> _EXERCISE DESCRIPTION_: Write out exactly, and only, the lines from the one containing "ухаус, индастриал и" through the last line of the listing below.

> _SOURCE RECORDS_:
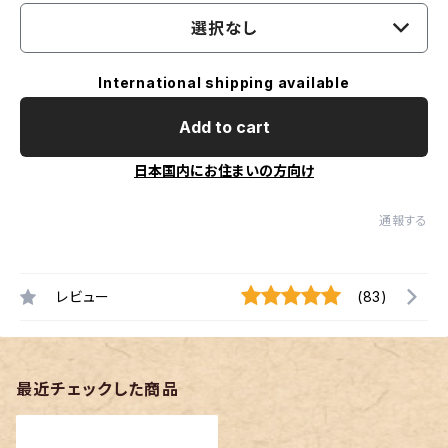
選択なし
International shipping available
Add to cart
日本国内にお住まいの方向け
通報する
レビュー
(83)
最近チェックした商品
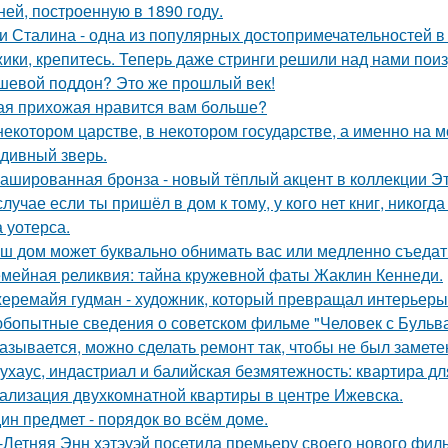
ней, построенную в 1890 году.
и Сталина - одна из популярных достопримечательностей в
ики, крепитесь. Теперь даже стринги решили над нами поиз
шевой поддон? Это же прошлый век!
ая прихожая нравится вам больше?
некотором царстве, в некотором государстве, а именно на м
 дивный зверь.
ашированная бронза - новый тёплый акцент в коллекции Эт
случае если ты пришёл в дом к тому, у кого нет книг, никогд
 уотерса.
ш дом может буквально обнимать вас или медленно съедать 
мейная реликвия: тайна кружевной фаты Жаклин Кеннеди.
еремайя гудман - художник, который превращал интерьеры
бопытные сведения о советском фильме "Человек с Бульва
азывается, можно сделать ремонт так, чтобы не был замете
ухаус, индастриал и балийская безмятежность: квартира дл
ализация двухкомнатной квартиры в центре Ижевска.
ин предмет - порядок во всём доме.
-Летняя Энн хэтэуэй посетила премьеру своего нового фил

> _EXERCISE ANSWER_:
ухаус, индастриал и балийская безмятежность: квартира дл
ализация двухкомнатной квартиры в центре Ижевска.
ин предмет - порядок во всём доме.
-Летняя Энн хэтэуэй посетила премьеру своего нового фил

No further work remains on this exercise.